Few remember that M. S. Golwalkar, the RSS chief, campaigned incessantly in the years after independence to make India a unitary and not a federal state. The latter, he believed, would weaken the nation. He was resolutely against the reorganisation of states along linguistic lines, arguing that it would lead to the break-up of the nation. Although the BJP has since accepted the federal framework, the idea that a strong centre, preferably under its own control, is the best arrangement to ensure a strong nation-state is deeply rooted in its consciousness. By seizing the opportunity created by the pandemic, Modi has not only taken a decisive step in the direction of consolidating central powers; he has also nullified the effect of the series of BJP defeats in recent state elections.

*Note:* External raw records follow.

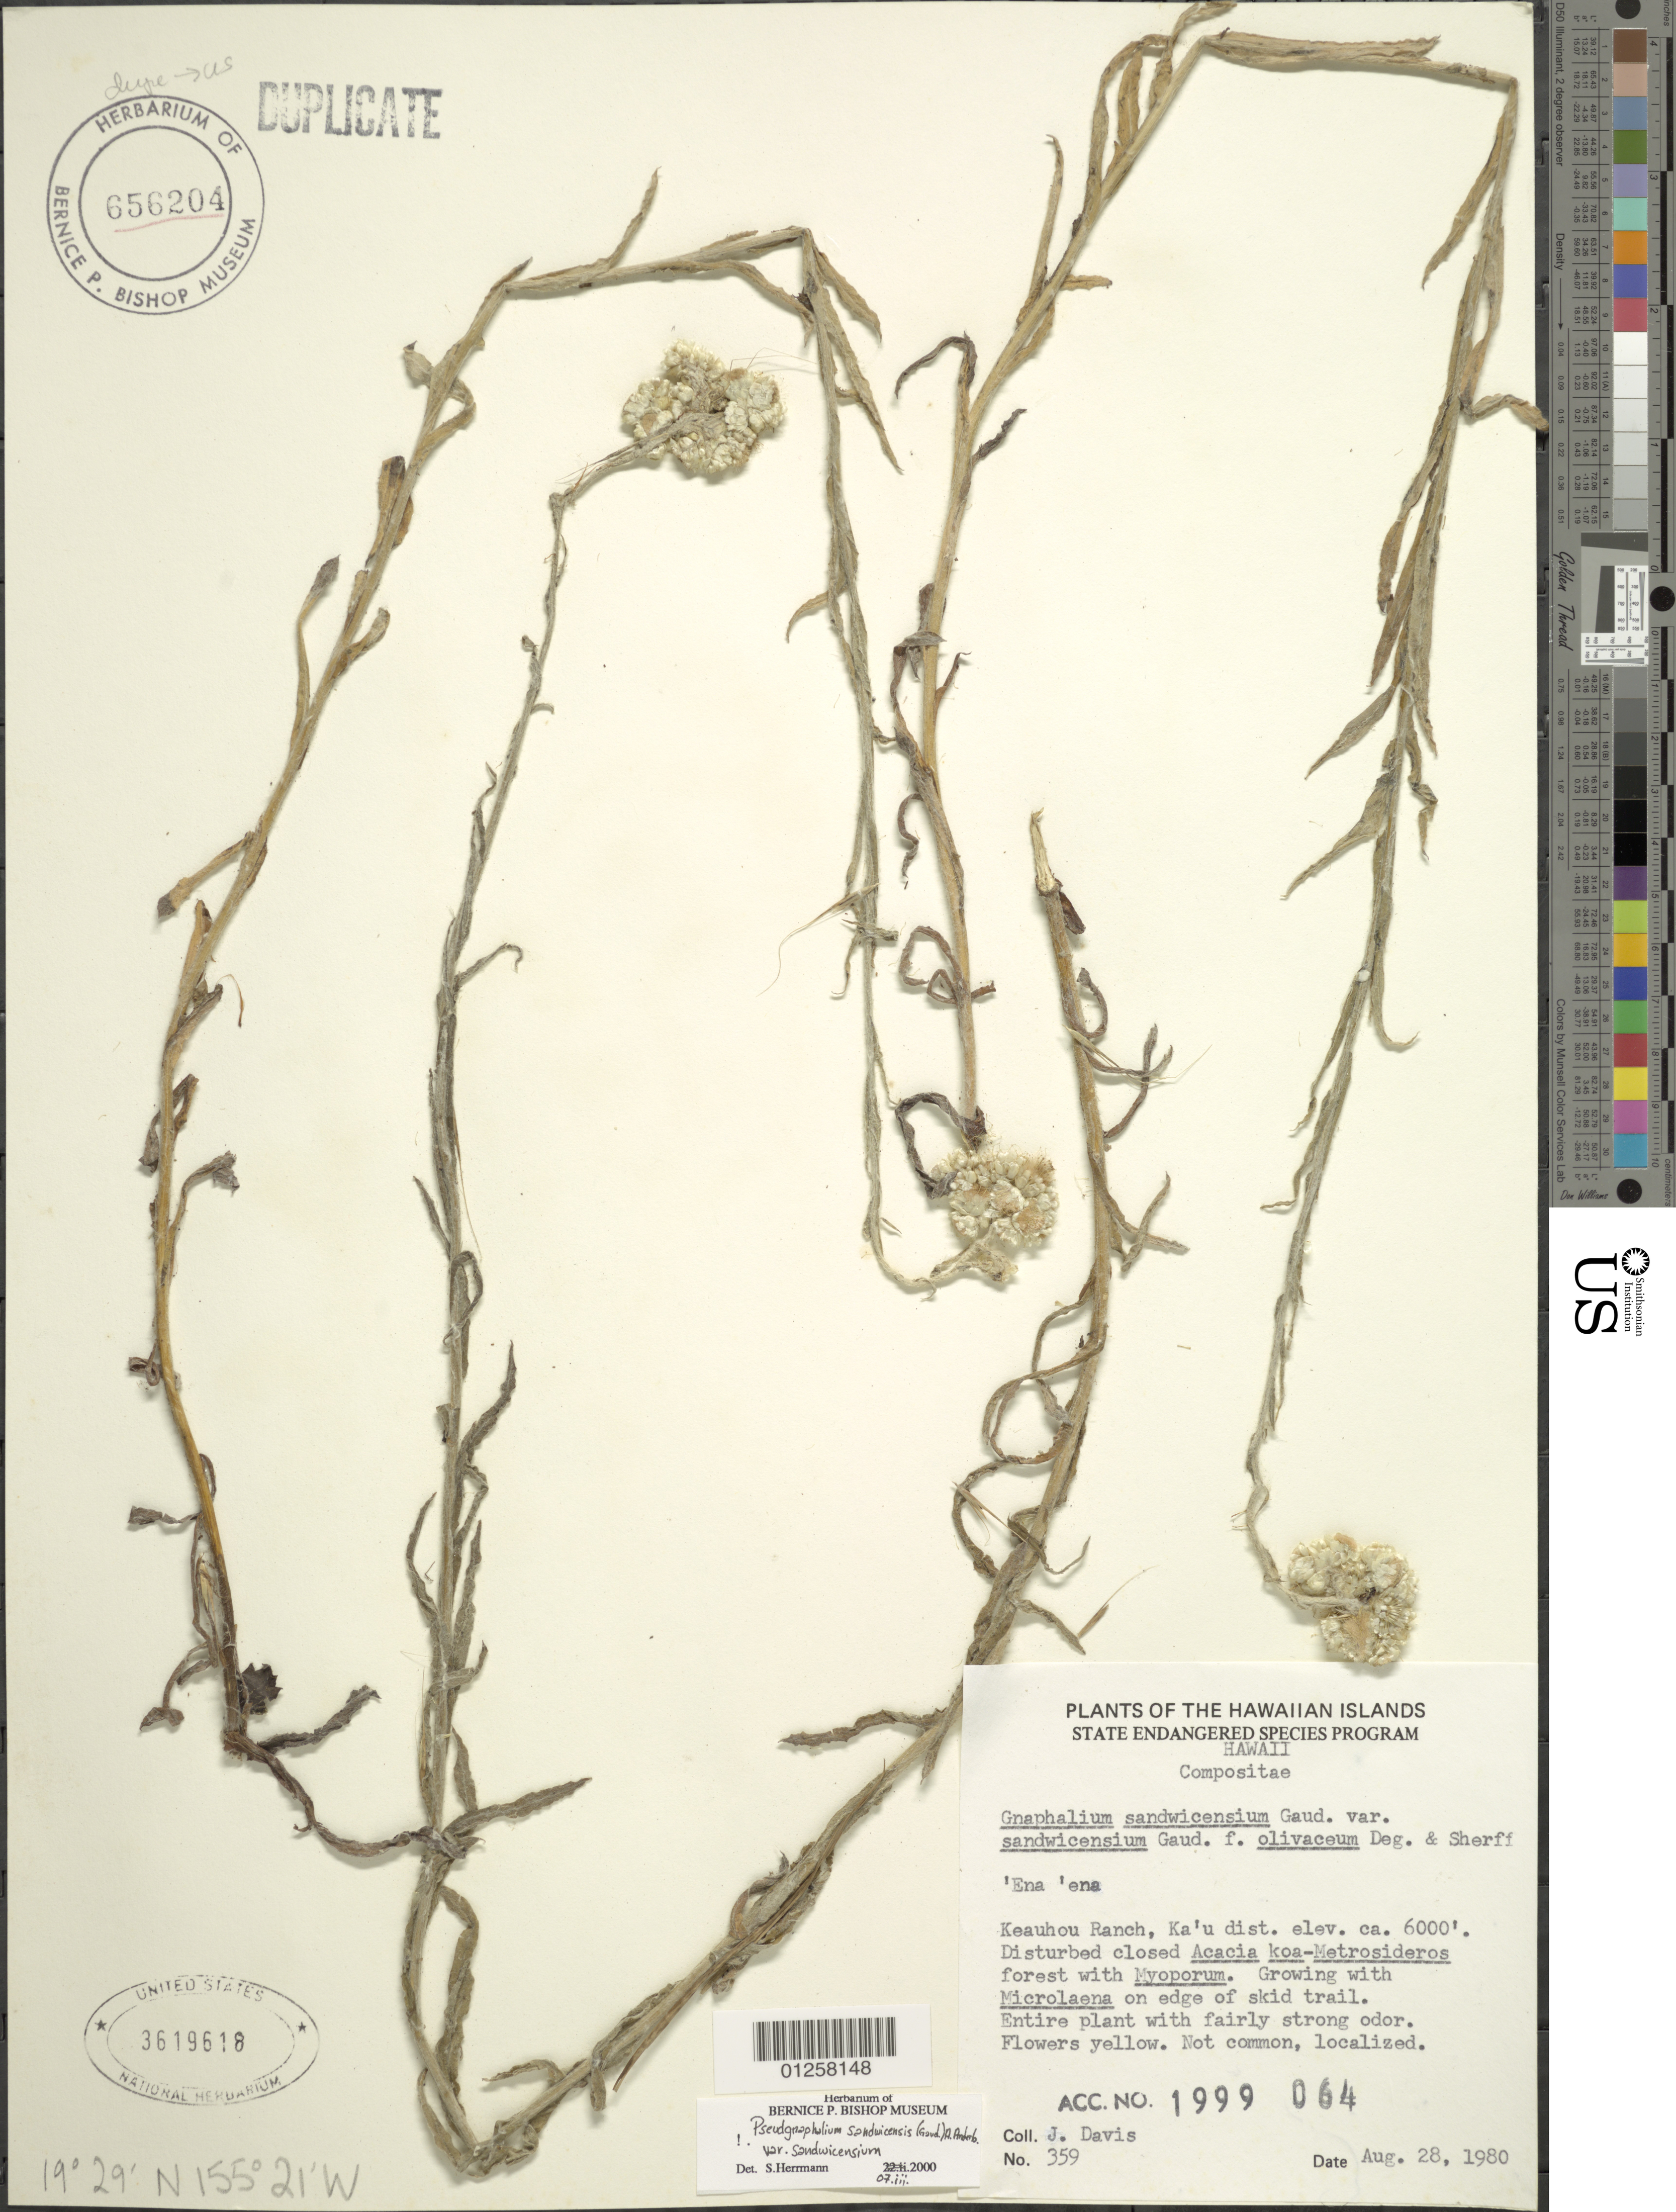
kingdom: Plantae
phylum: Tracheophyta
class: Magnoliopsida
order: Asterales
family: Asteraceae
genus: Pseudognaphalium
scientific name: Pseudognaphalium sandwicensium var. sandwicensium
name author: (Gaudich.) Anderb.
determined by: Hermann, S.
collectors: J. Davis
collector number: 359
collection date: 1980-08-28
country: United States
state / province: Hawaii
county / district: Hawaii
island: Hawaii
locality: Keauhou Ranch, Ka'u District.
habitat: On edge of skid trail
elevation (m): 1829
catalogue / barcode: US 3619618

The migrant crisis has also revealed another truth about contemporary Indian society. For some years now, a fundamental rift has opened up between the formal sector of the Indian economy consisting of government enterprises and services and the corporate sector on the one side and the proliferating informal sector overlapping with a crumbling agricultural sector on the other. This divide roughly corresponds to middle-class society, including many workers from the formal sector, with stable incomes and hopeful futures, on one side, and informal workers who struggle for their daily subsistence, on the other. The former have a natural claim on the attention of political leaders and government officials because, after all, they belong to the same social class. The latter are able to make claims on government only through the mediation of political representatives. When politics is suspended, those in the informal sector count for nothing. This explains why the country had to witness the appalling scenes of lakhs of desperate migrant workers amassing at railway stations, climbing on to loaded trucks, or simply walking on highways and railway lines while the central government simply looked away and state governments floundered.
Contrary to what some people believe, it is politics that ensures a degree of decency and compassion in the public life of this country. Without it, those in power are free to look after their own kind and declare the rest of the population redundant. It took a pandemic to demonstrate this simple truth.